Mit steinerner Miene entfernt sie das mit Tesafilm an der Glasscheibe befestigte weiße Papier, entrissen aus einem Notizblock. Bevor sie es zerknüllt und in die ausgebeulte Hosentasche ihres Monteuranzugs steckt, liest sie noch einmal den Satz, der mit schwarzem Filzstift auf dem Papier notiert ist, und der für den Bezahlvorgang der Kunden in den letzten Tagen so wichtig war. Die Hände in die Hüfte gestützt stapft sie hoch aufgerichtet durch den Verkaufsraum, steuert die Metalltür neben dem Tresen an, verschwindet, ohne sich noch einmal umzudrehen, in dem dahinter liegenden kleinen Lagerraum.

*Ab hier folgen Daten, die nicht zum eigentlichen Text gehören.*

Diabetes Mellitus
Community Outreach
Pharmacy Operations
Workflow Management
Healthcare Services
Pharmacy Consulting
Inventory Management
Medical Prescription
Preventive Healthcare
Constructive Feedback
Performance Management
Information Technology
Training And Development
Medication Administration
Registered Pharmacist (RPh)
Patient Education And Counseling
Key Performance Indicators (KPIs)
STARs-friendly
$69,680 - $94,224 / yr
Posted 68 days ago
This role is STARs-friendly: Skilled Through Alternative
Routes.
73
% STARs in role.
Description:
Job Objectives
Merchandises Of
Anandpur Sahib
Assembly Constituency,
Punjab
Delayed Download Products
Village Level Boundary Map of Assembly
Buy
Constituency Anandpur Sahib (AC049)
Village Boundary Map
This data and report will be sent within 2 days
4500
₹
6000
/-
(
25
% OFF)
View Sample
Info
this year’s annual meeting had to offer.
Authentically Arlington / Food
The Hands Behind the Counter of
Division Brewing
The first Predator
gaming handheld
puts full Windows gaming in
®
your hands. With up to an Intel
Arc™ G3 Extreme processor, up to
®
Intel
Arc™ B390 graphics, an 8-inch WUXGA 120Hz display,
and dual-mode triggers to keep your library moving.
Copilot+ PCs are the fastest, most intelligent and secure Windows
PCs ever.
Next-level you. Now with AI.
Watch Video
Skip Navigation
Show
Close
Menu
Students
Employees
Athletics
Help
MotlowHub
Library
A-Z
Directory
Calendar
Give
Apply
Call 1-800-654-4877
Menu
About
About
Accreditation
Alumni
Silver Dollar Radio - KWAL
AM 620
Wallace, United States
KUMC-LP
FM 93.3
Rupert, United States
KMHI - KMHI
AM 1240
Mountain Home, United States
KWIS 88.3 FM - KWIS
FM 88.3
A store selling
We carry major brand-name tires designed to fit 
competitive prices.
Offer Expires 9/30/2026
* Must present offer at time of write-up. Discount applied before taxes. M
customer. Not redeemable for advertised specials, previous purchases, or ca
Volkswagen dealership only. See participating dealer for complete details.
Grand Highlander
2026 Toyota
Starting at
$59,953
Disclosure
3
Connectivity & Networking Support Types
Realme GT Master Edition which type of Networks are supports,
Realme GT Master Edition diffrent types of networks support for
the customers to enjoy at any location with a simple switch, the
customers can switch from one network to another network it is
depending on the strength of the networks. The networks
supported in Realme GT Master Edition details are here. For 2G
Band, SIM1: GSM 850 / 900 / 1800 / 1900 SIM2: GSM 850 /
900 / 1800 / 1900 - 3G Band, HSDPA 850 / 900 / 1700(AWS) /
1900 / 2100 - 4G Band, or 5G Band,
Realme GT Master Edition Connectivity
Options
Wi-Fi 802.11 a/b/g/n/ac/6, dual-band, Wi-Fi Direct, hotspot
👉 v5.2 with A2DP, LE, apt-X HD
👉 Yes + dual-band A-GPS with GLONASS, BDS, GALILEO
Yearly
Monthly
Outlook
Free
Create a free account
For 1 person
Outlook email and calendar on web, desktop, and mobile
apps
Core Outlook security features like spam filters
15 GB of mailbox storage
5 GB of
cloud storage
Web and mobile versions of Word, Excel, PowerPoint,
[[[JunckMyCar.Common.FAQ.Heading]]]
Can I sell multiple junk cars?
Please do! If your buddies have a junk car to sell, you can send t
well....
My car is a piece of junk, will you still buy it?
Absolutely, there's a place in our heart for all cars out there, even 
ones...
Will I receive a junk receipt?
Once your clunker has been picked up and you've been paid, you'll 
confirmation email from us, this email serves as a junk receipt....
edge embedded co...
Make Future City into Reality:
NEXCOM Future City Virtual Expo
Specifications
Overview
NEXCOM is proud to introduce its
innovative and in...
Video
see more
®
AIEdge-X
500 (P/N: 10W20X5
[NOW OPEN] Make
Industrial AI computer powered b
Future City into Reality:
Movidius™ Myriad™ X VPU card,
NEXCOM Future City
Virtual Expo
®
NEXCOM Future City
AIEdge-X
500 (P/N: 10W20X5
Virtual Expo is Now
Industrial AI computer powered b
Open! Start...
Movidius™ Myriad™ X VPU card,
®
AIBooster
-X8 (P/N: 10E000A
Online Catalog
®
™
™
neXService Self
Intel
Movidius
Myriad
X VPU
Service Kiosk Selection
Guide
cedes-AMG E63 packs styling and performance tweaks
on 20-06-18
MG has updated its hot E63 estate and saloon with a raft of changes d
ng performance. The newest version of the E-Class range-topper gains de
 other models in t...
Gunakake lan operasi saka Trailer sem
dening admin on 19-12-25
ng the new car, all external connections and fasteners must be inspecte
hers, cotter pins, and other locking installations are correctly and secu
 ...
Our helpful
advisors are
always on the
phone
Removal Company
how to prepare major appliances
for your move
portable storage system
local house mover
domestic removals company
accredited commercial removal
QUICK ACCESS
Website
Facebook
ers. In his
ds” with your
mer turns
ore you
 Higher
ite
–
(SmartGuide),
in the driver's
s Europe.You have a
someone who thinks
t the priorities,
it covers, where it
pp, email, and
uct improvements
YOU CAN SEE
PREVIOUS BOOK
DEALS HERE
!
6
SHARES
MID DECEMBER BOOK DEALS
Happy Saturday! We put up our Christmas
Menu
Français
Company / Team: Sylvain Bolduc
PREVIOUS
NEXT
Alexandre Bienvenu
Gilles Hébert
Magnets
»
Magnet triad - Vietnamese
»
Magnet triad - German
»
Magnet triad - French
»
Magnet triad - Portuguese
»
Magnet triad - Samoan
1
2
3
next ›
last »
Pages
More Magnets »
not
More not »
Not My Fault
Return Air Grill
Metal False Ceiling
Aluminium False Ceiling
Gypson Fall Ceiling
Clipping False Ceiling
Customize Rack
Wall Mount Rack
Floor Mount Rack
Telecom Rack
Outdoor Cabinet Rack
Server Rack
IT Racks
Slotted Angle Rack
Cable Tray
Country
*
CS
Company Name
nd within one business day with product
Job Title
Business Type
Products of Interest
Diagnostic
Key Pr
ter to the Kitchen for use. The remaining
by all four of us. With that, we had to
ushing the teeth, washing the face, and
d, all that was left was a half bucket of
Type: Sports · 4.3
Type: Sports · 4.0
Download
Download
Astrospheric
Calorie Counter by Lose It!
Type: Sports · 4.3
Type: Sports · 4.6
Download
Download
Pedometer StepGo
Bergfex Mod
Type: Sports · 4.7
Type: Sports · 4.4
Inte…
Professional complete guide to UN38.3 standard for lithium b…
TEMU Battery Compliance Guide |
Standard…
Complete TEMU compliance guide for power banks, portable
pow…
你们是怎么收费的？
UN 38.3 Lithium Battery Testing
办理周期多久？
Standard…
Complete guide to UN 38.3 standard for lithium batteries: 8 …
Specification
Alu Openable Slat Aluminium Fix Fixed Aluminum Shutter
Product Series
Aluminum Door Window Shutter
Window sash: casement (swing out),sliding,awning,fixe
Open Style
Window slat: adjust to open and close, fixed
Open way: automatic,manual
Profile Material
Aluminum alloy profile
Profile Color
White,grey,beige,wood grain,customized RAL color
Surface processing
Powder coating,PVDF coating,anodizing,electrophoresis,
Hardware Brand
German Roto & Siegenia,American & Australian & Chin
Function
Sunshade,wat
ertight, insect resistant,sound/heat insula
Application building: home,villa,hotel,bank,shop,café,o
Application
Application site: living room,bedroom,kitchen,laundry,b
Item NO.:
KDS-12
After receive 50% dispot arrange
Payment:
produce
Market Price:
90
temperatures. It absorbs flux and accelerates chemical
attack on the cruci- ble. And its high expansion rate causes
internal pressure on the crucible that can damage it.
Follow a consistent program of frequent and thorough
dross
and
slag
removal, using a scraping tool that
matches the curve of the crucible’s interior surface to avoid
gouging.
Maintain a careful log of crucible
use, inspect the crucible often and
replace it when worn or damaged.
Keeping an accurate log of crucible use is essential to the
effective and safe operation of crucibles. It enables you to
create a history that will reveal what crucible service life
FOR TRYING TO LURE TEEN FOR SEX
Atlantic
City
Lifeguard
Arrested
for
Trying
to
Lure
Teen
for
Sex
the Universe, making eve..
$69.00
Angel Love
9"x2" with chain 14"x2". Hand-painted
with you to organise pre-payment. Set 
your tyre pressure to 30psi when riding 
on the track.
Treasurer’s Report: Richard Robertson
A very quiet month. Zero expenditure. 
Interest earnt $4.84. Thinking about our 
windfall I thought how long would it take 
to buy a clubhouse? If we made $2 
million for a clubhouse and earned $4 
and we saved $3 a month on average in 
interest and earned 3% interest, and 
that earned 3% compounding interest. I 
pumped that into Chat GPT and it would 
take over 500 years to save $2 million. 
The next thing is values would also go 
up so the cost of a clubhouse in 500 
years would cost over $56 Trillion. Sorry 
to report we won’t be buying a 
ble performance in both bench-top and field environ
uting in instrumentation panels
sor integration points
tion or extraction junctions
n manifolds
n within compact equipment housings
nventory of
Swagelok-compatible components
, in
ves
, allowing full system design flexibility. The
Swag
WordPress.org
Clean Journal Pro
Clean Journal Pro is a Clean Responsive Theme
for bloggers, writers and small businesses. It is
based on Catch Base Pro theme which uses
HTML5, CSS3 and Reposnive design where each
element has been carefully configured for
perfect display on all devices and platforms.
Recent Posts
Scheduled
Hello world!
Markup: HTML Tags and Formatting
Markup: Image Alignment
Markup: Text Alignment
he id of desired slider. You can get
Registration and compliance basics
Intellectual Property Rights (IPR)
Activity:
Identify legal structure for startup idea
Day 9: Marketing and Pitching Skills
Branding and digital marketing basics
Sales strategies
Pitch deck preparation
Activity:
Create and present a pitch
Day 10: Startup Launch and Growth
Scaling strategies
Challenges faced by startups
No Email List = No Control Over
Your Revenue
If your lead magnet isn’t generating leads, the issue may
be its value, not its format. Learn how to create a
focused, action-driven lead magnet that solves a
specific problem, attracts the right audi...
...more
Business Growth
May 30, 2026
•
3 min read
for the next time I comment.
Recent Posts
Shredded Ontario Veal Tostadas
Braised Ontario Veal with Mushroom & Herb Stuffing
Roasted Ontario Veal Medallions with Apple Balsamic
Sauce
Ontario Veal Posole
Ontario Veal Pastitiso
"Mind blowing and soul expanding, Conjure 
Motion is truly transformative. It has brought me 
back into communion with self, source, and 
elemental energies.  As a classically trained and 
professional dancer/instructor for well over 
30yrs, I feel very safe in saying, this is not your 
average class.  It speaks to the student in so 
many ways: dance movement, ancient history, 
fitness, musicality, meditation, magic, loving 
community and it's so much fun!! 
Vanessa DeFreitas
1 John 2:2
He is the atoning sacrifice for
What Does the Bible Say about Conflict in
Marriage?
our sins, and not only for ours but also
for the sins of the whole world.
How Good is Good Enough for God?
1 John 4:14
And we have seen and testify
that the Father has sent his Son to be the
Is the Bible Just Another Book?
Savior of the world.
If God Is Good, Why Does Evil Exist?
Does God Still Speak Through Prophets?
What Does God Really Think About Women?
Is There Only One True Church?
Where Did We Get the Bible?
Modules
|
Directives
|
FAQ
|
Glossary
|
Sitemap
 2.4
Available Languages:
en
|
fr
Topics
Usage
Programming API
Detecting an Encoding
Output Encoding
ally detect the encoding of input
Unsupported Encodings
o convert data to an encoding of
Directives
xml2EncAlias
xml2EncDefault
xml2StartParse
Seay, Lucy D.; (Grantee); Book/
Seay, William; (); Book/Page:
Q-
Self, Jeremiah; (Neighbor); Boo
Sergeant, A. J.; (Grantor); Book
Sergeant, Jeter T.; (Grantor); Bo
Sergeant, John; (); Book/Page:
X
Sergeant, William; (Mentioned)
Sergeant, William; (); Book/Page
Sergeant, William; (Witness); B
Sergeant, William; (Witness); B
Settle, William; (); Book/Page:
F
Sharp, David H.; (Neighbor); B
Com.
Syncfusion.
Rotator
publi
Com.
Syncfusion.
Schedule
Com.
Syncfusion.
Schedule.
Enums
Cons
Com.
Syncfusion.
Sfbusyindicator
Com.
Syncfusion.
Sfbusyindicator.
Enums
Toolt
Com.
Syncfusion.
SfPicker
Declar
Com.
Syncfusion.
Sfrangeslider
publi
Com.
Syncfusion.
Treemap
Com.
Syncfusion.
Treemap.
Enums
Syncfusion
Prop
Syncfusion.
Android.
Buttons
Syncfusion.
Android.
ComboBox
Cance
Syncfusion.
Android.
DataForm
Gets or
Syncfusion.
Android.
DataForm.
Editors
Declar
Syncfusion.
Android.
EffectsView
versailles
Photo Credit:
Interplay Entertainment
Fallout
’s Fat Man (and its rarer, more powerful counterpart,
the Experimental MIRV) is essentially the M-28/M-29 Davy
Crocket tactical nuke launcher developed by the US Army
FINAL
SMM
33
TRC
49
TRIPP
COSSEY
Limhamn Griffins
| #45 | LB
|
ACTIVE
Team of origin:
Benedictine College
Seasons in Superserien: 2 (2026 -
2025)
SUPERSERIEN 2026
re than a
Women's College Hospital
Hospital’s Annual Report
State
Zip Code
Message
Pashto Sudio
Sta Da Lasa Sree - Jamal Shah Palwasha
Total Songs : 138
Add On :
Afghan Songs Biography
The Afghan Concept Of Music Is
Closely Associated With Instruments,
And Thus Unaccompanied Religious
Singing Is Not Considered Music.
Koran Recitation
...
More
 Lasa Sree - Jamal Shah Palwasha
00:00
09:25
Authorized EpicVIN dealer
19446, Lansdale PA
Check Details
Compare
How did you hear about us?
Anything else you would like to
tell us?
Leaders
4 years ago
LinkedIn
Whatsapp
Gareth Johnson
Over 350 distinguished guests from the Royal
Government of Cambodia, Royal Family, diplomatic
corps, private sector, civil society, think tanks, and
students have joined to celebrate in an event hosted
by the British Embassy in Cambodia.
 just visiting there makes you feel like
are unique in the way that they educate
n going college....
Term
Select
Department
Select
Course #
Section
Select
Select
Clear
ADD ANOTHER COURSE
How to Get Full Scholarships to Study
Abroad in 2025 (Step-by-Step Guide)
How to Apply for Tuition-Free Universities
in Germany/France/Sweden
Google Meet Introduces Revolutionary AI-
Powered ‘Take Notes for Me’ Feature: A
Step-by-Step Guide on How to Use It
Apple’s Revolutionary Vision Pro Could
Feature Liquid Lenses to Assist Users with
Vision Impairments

Die Körperhaltung des Autofahrers verändert sich. Seine Hände umklammern das Lenkrad, sein Oberkörper richtet sich senkrecht auf, sein Nacken versteift sich, der Blick wandert vom Tankstellengebäude auf den Beifahrersitz. Der Fahrer atmet mehrfach tief ein, lässt den Atem stoßweise entweichen, versucht seiner Anspannung entgegen zu wirken. Nachdenklich, als müsste er sich über die Richtigkeit seines Handelns vergewissern, betrachtet er den Rucksack, der sich in Farbe und Material vom Beifahrersitz kaum abhebt. Mit der rechten Hand zieht er ihn schließlich näher heran, bricht den Versuch, ihn hochzuheben, ab und schiebt ihn auf den Sitz zurück. Verunsichert fixiert er erneut die schwach erleuchtete Fensterfront, legt nach wenigen Sekunden den Kopf in den Nacken, starrt an die Deckenverkleidung, nähert sein Gesicht dem Innenspiegel und streicht sich in Zeitlupentempo eine Haarsträhne aus der Stirn.